▶ [Data section]:

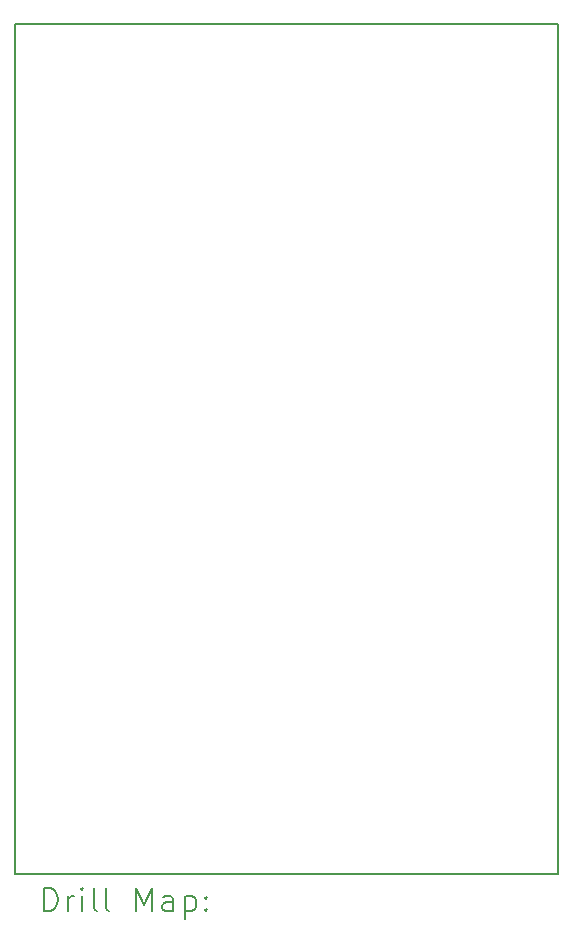
<source format=gbr>
%FSLAX45Y45*%
G04 Gerber Fmt 4.5, Leading zero omitted, Abs format (unit mm)*
G04 Created by KiCad (PCBNEW (6.0.1)) date 2022-01-21 22:17:19*
%MOMM*%
%LPD*%
G01*
G04 APERTURE LIST*
%TA.AperFunction,Profile*%
%ADD10C,0.150000*%
%TD*%
%ADD11C,0.200000*%
G04 APERTURE END LIST*
D10*
X13500000Y-13500000D02*
X13500000Y-13600000D01*
X9200000Y-6400000D02*
X13400000Y-6400000D01*
X13500000Y-10400000D02*
X13500000Y-12500000D01*
X13500000Y-13600000D02*
X9200000Y-13600000D01*
X13500000Y-12500000D02*
X13500000Y-13500000D01*
X13500000Y-6400000D02*
X13500000Y-10400000D01*
X9200000Y-6400000D02*
X8900000Y-6400000D01*
X13400000Y-6400000D02*
X13500000Y-6400000D01*
X8900000Y-6400000D02*
X8900000Y-13600000D01*
X8900000Y-13600000D02*
X9200000Y-13600000D01*
D11*
X9150119Y-13917976D02*
X9150119Y-13717976D01*
X9197738Y-13717976D01*
X9226310Y-13727500D01*
X9245357Y-13746548D01*
X9254881Y-13765595D01*
X9264405Y-13803690D01*
X9264405Y-13832262D01*
X9254881Y-13870357D01*
X9245357Y-13889405D01*
X9226310Y-13908452D01*
X9197738Y-13917976D01*
X9150119Y-13917976D01*
X9350119Y-13917976D02*
X9350119Y-13784643D01*
X9350119Y-13822738D02*
X9359643Y-13803690D01*
X9369167Y-13794167D01*
X9388214Y-13784643D01*
X9407262Y-13784643D01*
X9473929Y-13917976D02*
X9473929Y-13784643D01*
X9473929Y-13717976D02*
X9464405Y-13727500D01*
X9473929Y-13737024D01*
X9483452Y-13727500D01*
X9473929Y-13717976D01*
X9473929Y-13737024D01*
X9597738Y-13917976D02*
X9578690Y-13908452D01*
X9569167Y-13889405D01*
X9569167Y-13717976D01*
X9702500Y-13917976D02*
X9683452Y-13908452D01*
X9673929Y-13889405D01*
X9673929Y-13717976D01*
X9931071Y-13917976D02*
X9931071Y-13717976D01*
X9997738Y-13860833D01*
X10064405Y-13717976D01*
X10064405Y-13917976D01*
X10245357Y-13917976D02*
X10245357Y-13813214D01*
X10235833Y-13794167D01*
X10216786Y-13784643D01*
X10178690Y-13784643D01*
X10159643Y-13794167D01*
X10245357Y-13908452D02*
X10226310Y-13917976D01*
X10178690Y-13917976D01*
X10159643Y-13908452D01*
X10150119Y-13889405D01*
X10150119Y-13870357D01*
X10159643Y-13851309D01*
X10178690Y-13841786D01*
X10226310Y-13841786D01*
X10245357Y-13832262D01*
X10340595Y-13784643D02*
X10340595Y-13984643D01*
X10340595Y-13794167D02*
X10359643Y-13784643D01*
X10397738Y-13784643D01*
X10416786Y-13794167D01*
X10426310Y-13803690D01*
X10435833Y-13822738D01*
X10435833Y-13879881D01*
X10426310Y-13898928D01*
X10416786Y-13908452D01*
X10397738Y-13917976D01*
X10359643Y-13917976D01*
X10340595Y-13908452D01*
X10521548Y-13898928D02*
X10531071Y-13908452D01*
X10521548Y-13917976D01*
X10512024Y-13908452D01*
X10521548Y-13898928D01*
X10521548Y-13917976D01*
X10521548Y-13794167D02*
X10531071Y-13803690D01*
X10521548Y-13813214D01*
X10512024Y-13803690D01*
X10521548Y-13794167D01*
X10521548Y-13813214D01*
M02*

</source>
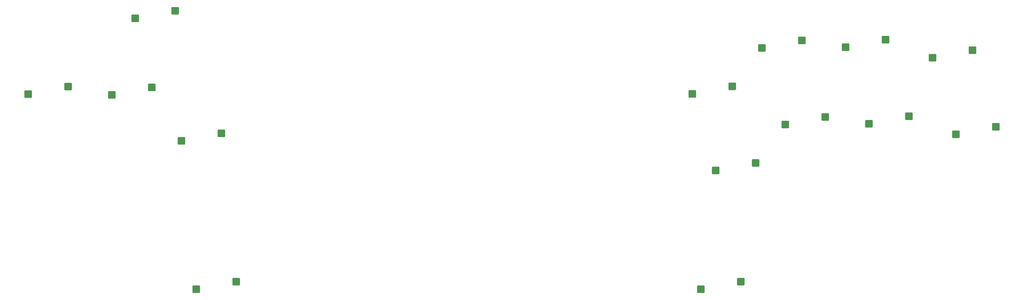
<source format=gbr>
%TF.GenerationSoftware,KiCad,Pcbnew,7.0.10*%
%TF.CreationDate,2024-02-02T19:17:30-06:00*%
%TF.ProjectId,genbox,67656e62-6f78-42e6-9b69-6361645f7063,rev?*%
%TF.SameCoordinates,Original*%
%TF.FileFunction,Paste,Bot*%
%TF.FilePolarity,Positive*%
%FSLAX46Y46*%
G04 Gerber Fmt 4.6, Leading zero omitted, Abs format (unit mm)*
G04 Created by KiCad (PCBNEW 7.0.10) date 2024-02-02 19:17:30*
%MOMM*%
%LPD*%
G01*
G04 APERTURE LIST*
G04 Aperture macros list*
%AMRoundRect*
0 Rectangle with rounded corners*
0 $1 Rounding radius*
0 $2 $3 $4 $5 $6 $7 $8 $9 X,Y pos of 4 corners*
0 Add a 4 corners polygon primitive as box body*
4,1,4,$2,$3,$4,$5,$6,$7,$8,$9,$2,$3,0*
0 Add four circle primitives for the rounded corners*
1,1,$1+$1,$2,$3*
1,1,$1+$1,$4,$5*
1,1,$1+$1,$6,$7*
1,1,$1+$1,$8,$9*
0 Add four rect primitives between the rounded corners*
20,1,$1+$1,$2,$3,$4,$5,0*
20,1,$1+$1,$4,$5,$6,$7,0*
20,1,$1+$1,$6,$7,$8,$9,0*
20,1,$1+$1,$8,$9,$2,$3,0*%
G04 Aperture macros list end*
%ADD10RoundRect,0.250000X1.025000X1.000000X-1.025000X1.000000X-1.025000X-1.000000X1.025000X-1.000000X0*%
G04 APERTURE END LIST*
D10*
%TO.C,MX11*%
X277140000Y-189460000D03*
X290590000Y-186920000D03*
%TD*%
%TO.C,MX3*%
X78659000Y-123915500D03*
X92109000Y-121375500D03*
%TD*%
%TO.C,MX12*%
X305621000Y-133915500D03*
X319071000Y-131375500D03*
%TD*%
%TO.C,MX6*%
X107140000Y-189460000D03*
X120590000Y-186920000D03*
%TD*%
%TO.C,MX2*%
X363109000Y-137253500D03*
X376559000Y-134713500D03*
%TD*%
%TO.C,MX13*%
X333780000Y-133671900D03*
X347230000Y-131131900D03*
%TD*%
%TO.C,MX10*%
X325886000Y-107851700D03*
X339336000Y-105311700D03*
%TD*%
%TO.C,MX9*%
X297727000Y-108095300D03*
X311177000Y-105555300D03*
%TD*%
%TO.C,MX5*%
X86553000Y-98095300D03*
X100003000Y-95555300D03*
%TD*%
%TO.C,MX8*%
X282140000Y-149460000D03*
X295590000Y-146920000D03*
%TD*%
%TO.C,MX7*%
X274246000Y-123639800D03*
X287696000Y-121099800D03*
%TD*%
%TO.C,MX1*%
X50500000Y-123671900D03*
X63950000Y-121131900D03*
%TD*%
%TO.C,MX14*%
X355215000Y-111433300D03*
X368665000Y-108893300D03*
%TD*%
%TO.C,MX4*%
X102140000Y-139460000D03*
X115590000Y-136920000D03*
%TD*%
M02*

</source>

▶ [What you are asked to do]:
Find the word "Gerber" in the entries. Copy each line that holds it.

▶ [Reply]:
G04 Gerber Fmt 4.5, Leading zero omitted, Abs format (unit mm)*
G04 Gerber Fmt 4.6, Leading zero omitted, Abs format (unit mm)*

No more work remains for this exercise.